*What you will do*
Search the records for lines that contain the word "objects". Copy them all.

(Stored data entries)
══════════
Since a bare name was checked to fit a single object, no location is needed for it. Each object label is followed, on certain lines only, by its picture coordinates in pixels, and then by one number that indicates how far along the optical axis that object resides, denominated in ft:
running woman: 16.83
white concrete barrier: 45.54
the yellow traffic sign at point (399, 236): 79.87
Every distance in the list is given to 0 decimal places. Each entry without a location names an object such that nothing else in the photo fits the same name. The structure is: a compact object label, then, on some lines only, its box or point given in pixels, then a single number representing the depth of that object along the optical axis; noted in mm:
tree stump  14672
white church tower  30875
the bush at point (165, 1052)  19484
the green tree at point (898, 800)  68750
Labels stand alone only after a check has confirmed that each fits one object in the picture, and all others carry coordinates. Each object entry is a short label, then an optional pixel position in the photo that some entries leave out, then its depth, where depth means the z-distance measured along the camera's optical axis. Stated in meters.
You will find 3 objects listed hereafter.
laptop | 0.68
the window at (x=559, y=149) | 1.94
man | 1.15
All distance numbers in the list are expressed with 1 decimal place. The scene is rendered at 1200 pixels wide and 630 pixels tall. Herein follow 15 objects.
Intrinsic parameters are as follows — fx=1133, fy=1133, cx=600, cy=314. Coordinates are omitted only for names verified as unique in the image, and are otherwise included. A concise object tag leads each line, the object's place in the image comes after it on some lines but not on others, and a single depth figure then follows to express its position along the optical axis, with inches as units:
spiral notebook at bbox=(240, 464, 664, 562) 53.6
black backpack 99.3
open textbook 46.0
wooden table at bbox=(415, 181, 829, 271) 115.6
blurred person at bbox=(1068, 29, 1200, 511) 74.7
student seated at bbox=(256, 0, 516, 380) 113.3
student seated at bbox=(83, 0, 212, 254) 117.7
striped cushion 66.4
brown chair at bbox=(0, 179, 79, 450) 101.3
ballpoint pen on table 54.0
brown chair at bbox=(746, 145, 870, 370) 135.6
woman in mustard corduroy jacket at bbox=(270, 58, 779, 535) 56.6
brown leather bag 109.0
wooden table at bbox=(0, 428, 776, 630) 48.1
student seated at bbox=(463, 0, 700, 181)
══════════
*Response area*
You will find 3 objects listed hereafter.
All distance numbers in the list are expressed with 1 decimal place. The scene is rendered at 1200 pixels wide and 630 pixels tall. Herein follow 15 objects.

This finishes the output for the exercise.